■ **EXERCISE DESCRIPTION**
Return all of the material below word for word, with every line unchanged, but leave out the pictures.

[THE DATA — start]

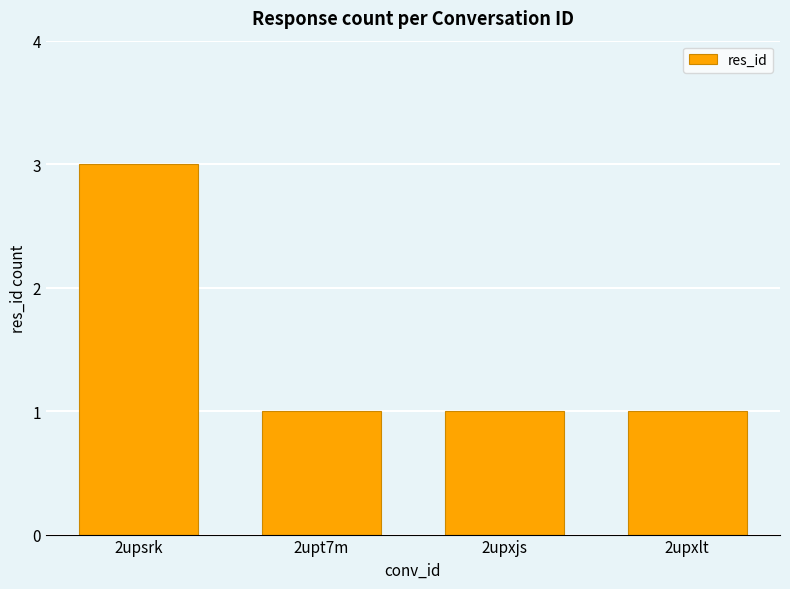

What is the label of the 3rd bar from the left?

2upxjs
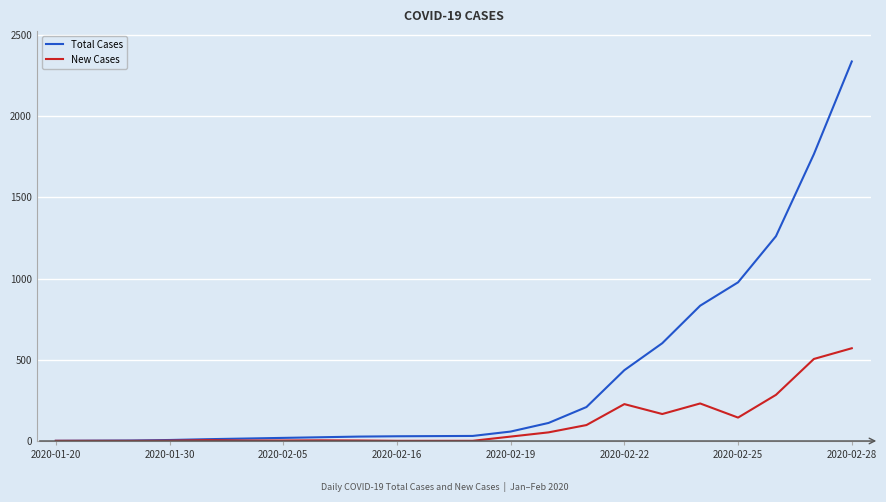

What is the maximum value shown in the chart?

2337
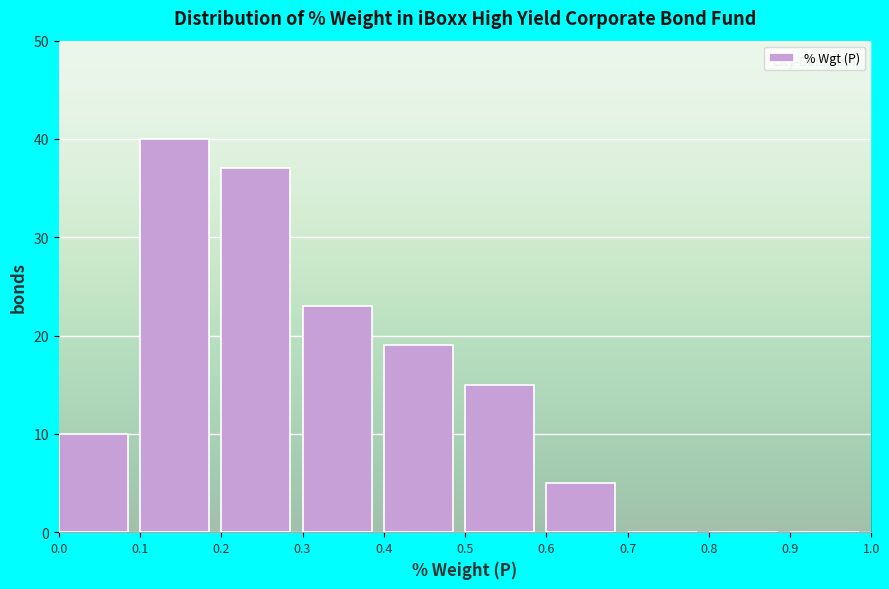

Reading left to right, transcribe this chart: for each bar, give the range it covers on the x-axis and its height. The values are not printed on the chart, so give them approximately, as read against the axis.

0.0 to 0.1: 10
0.1 to 0.2: 40
0.2 to 0.3: 37
0.3 to 0.4: 23
0.4 to 0.5: 19
0.5 to 0.6: 15
0.6 to 0.7: 5
0.7 to 0.8: 0
0.8 to 0.9: 0
0.9 to 1.0: 0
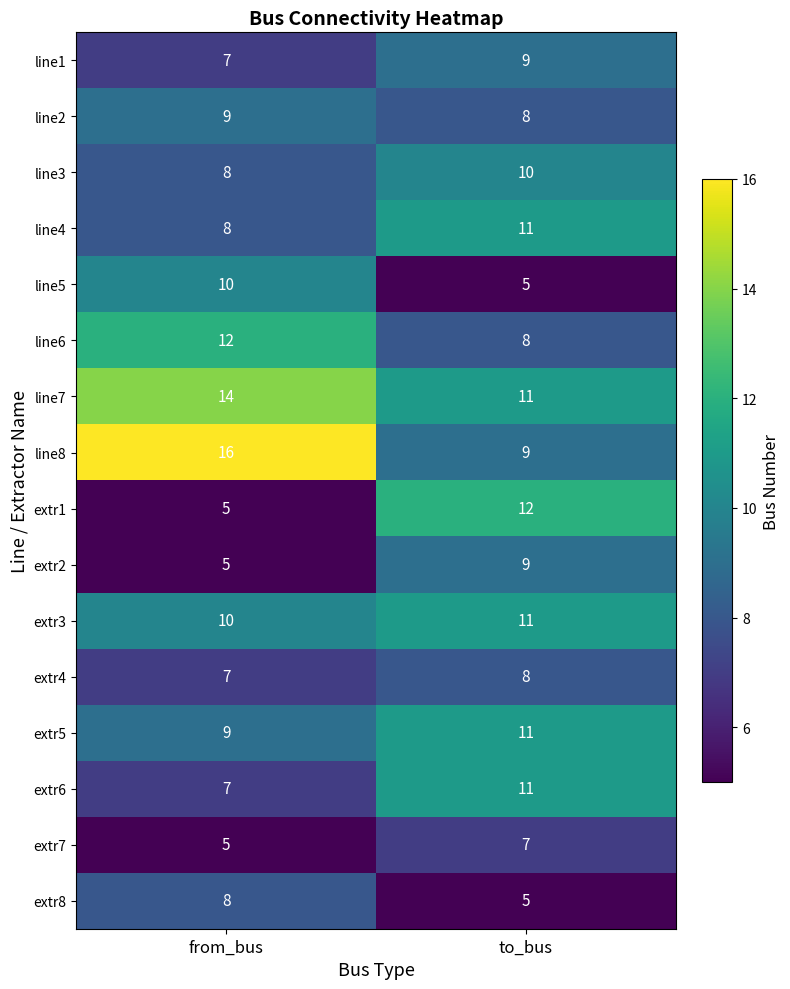

At which label is line5 closest to 7?

to_bus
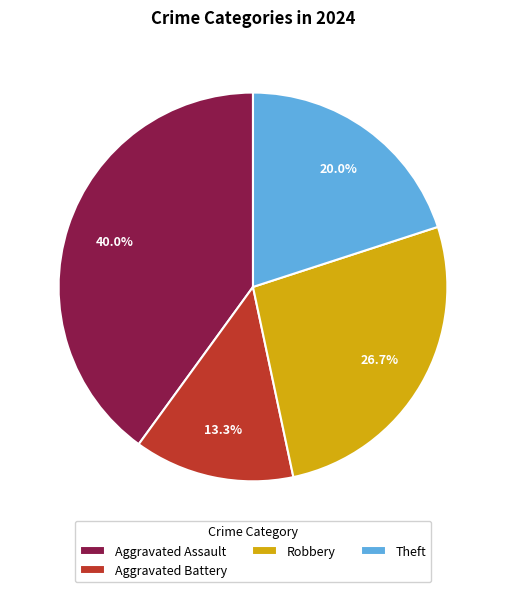

Does Aggravated Assault represent more than half of the total?

No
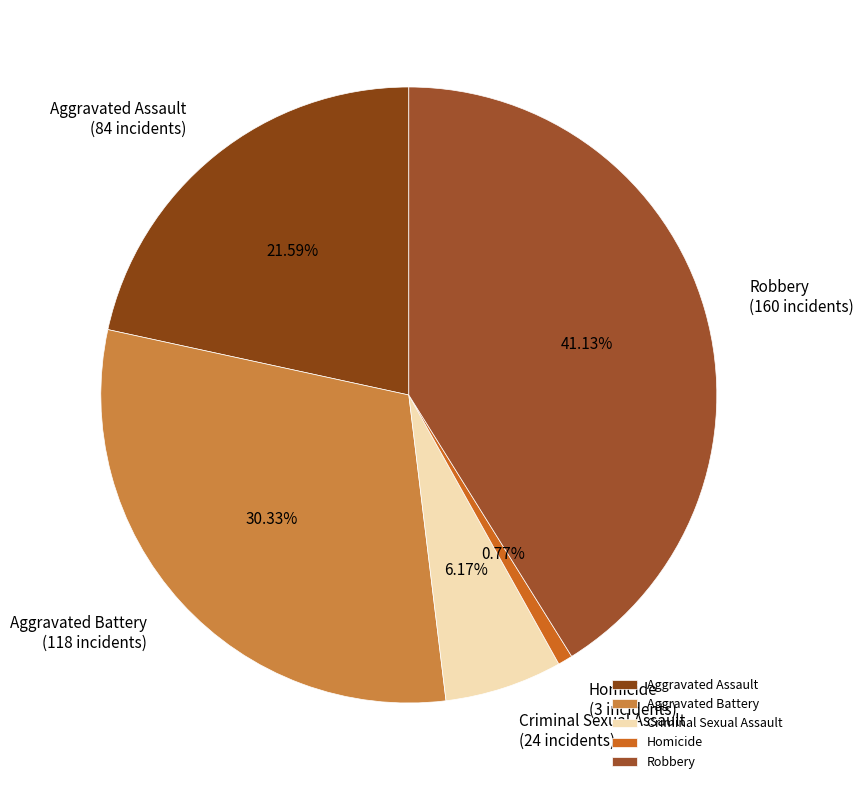

Which has a higher value, Homicide or Robbery?

Robbery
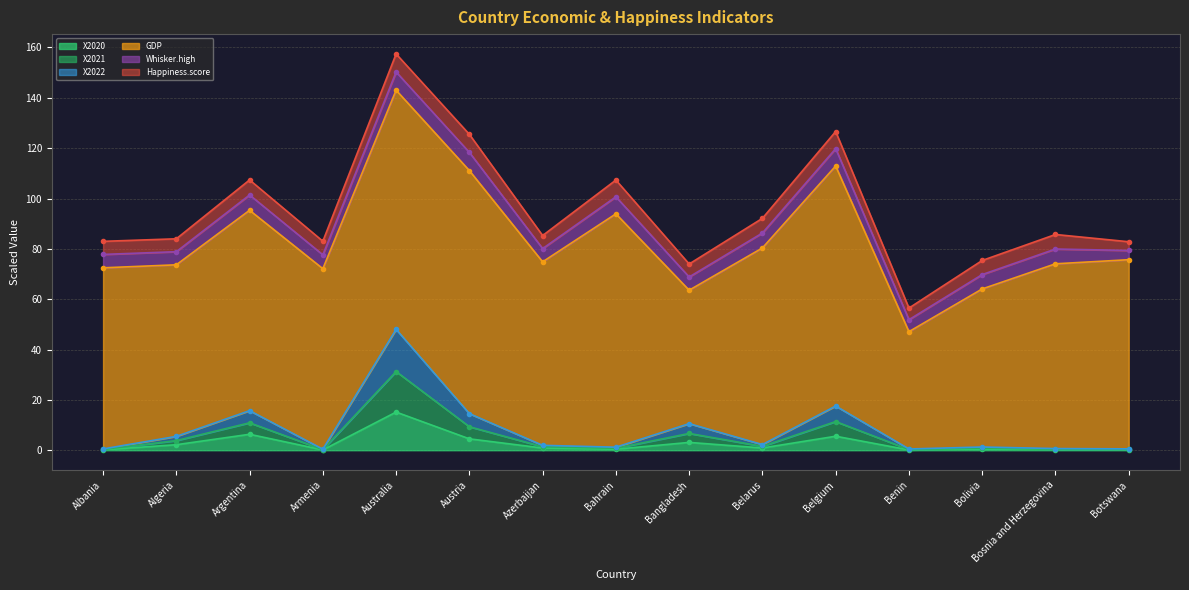

Which category has the highest value in the X2020 series?

Australia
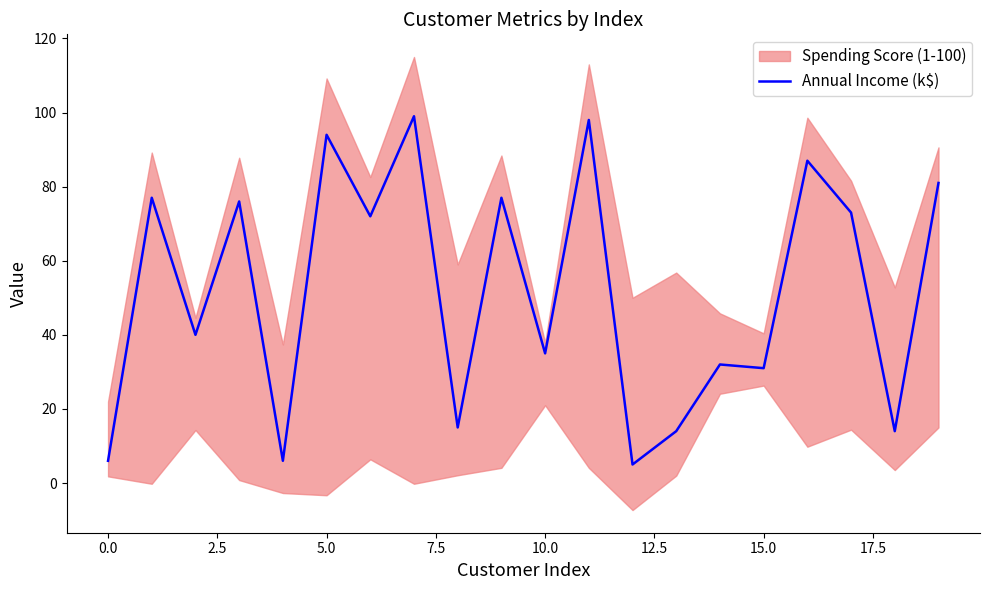

What is the highest value of the Annual Income (k$) series?

99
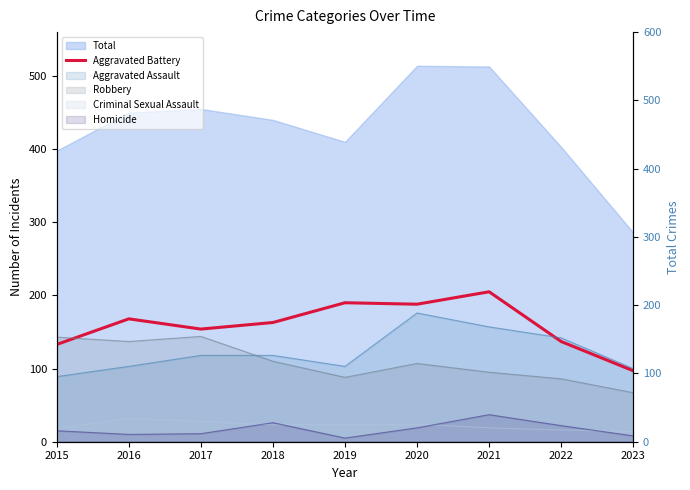

Rank the categories by value from lowest to highest.

2023, 2015, 2022, 2017, 2018, 2016, 2020, 2019, 2021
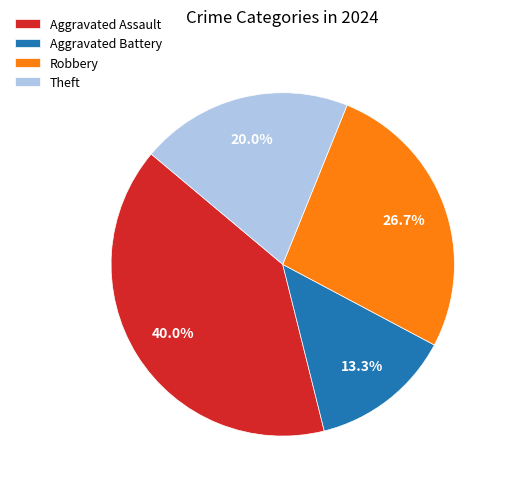

How many segments does this pie chart have?

4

[THE DATA — finish]

■ **WRITTEN ANSWER**
What is the label of the 3rd bar from the left?

2upxjs

What is the maximum value shown in the chart?

2337

Reading left to right, transcribe this chart: for each bar, give the range it covers on the x-axis and its height. The values are not printed on the chart, so give them approximately, as read against the axis.

0.0 to 0.1: 10
0.1 to 0.2: 40
0.2 to 0.3: 37
0.3 to 0.4: 23
0.4 to 0.5: 19
0.5 to 0.6: 15
0.6 to 0.7: 5
0.7 to 0.8: 0
0.8 to 0.9: 0
0.9 to 1.0: 0

At which label is line5 closest to 7?

to_bus

Does Aggravated Assault represent more than half of the total?

No

Which has a higher value, Homicide or Robbery?

Robbery

Which category has the highest value in the X2020 series?

Australia

What is the highest value of the Annual Income (k$) series?

99

Rank the categories by value from lowest to highest.

2023, 2015, 2022, 2017, 2018, 2016, 2020, 2019, 2021

How many segments does this pie chart have?

4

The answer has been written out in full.